Proxmox Ceph Configuration Issue – MON Timeout on Second and Third Node

Oct 25, 2024
3
0
1
Hello,

I’m currently trying to set up a Ceph cluster on three HP DL380 G11 servers.
  • OS drives: 2 × 480 GB SSD (RAID) per node
  • Ceph/VM drives: 4 × 800 GB SAS 24 Gb SSDs per node (JBOD)
  • Proxmox version: 9.0.3
  • Management network: 10.10.0.x (1 Gbps LAN)
  • Ceph Public network: 10.11.0.x (100 Gbps via Intel 810-C NICs)
  • Ceph Cluster network: 10.12.0.x (100 Gbps via Intel 810-C NICs)
  • The two Ceph networks are configured on bond0 (two ports of the Intel 810-C NIC) using Linux VLANs.
  • I can successfully ping all three hosts on all three networks.

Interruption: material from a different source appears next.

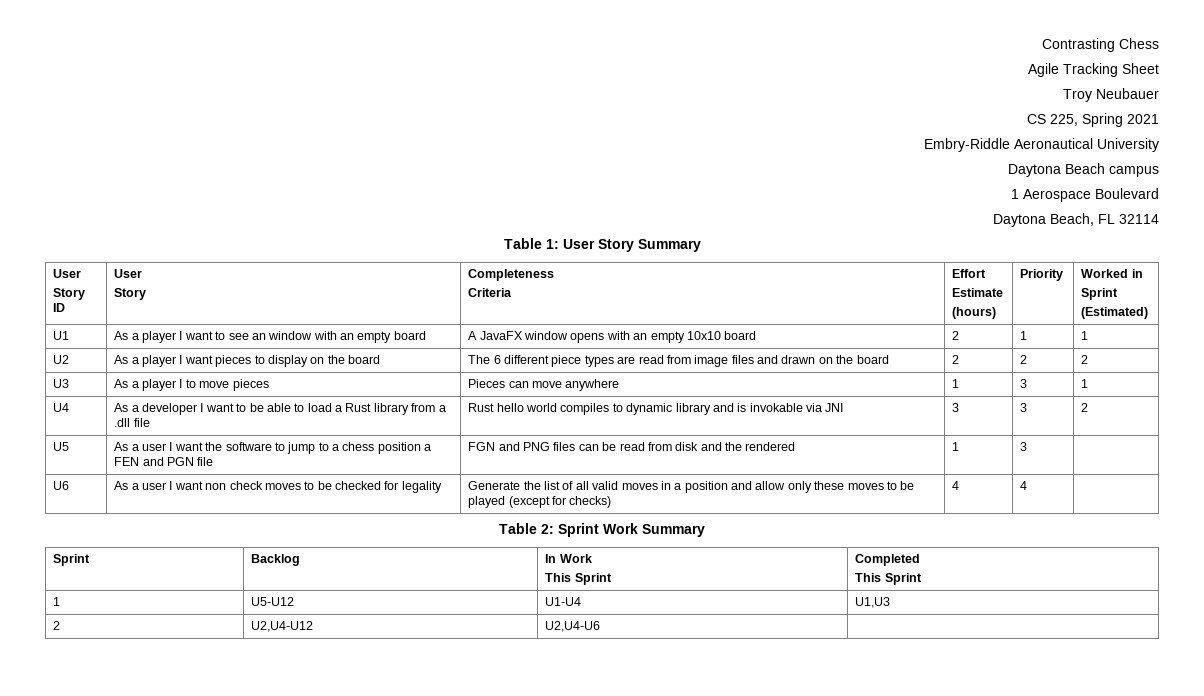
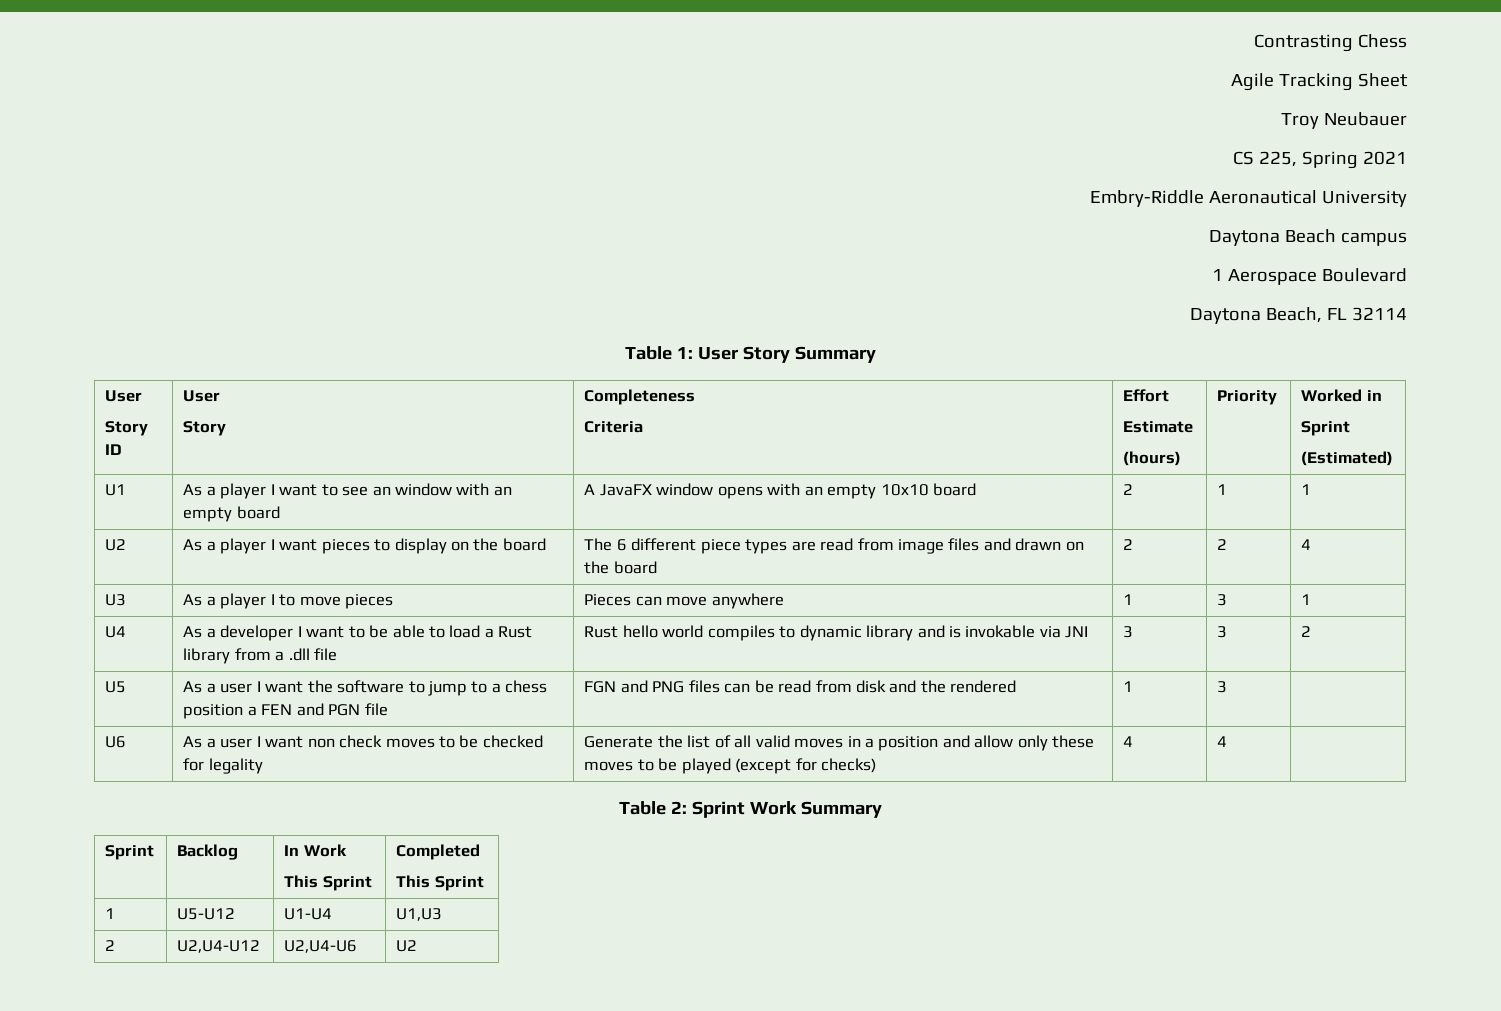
[1081,355,1089,364] 2 -> [1301,539,1312,550] 4
(601, 626) none -> [396,940,418,952] U2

  1. I created the Proxmox cluster and joined all three nodes (pve01, pve02, pve03) successfully.
  2. I installed Ceph on the first node (pve01) — installation works without issues.
  3. When I install Ceph on the second node (pve02) and try to add a MON, I get a timeout during the MON creation.
  4. The exact same issue occurs on the third node (pve03).
  5. Both the Web GUI and the CLI return a timeout when trying to create a MON on pve02 and pve03.

Conifugration file pve01 (that is visible on pve02 and pve03):

[global]
auth_client_required = cephx
auth_cluster_required = cephx
auth_service_required = cephx
cluster_network = 10.12.0.0/24
fsid = xxxx-xxxx-xxxx-xxxx-xxxxxxxxxxxx
mon_allow_pool_delete = true
mon_host = 10.11.0.1
ms_bind_ipv4 = true
ms_bind_ipv6 = false
osd_pool_default_min_size = 2
osd_pool_default_size = 3
public_network = 10.11.0.0/24
[client]
keyring = /etc/pve/priv/$cluster.$name.keyring
[client.crash]
keyring = /etc/pve/ceph/$cluster.$name.keyring
[mon.pve01]
 
Hello,
if your firewall on Datacenter level is enabled, you will need to created a rule for the Ceph traffic.
Simplest version would be like that:

1761119212579.png
 
  • Like
Reactions: gurubert
Thank you for your reply. I have disabled the firewalls on all hosts, but it still didn’t work. I strongly suspect that the issue is related to the 100 Gbps connection — more specifically the VLAN networks I selected for the public and cluster traffic. I just ran a test on the same servers over the regular LAN network, and everything worked fine there. (I can still ping all hosts between each other over the VLANs for both the public and cluster networks.)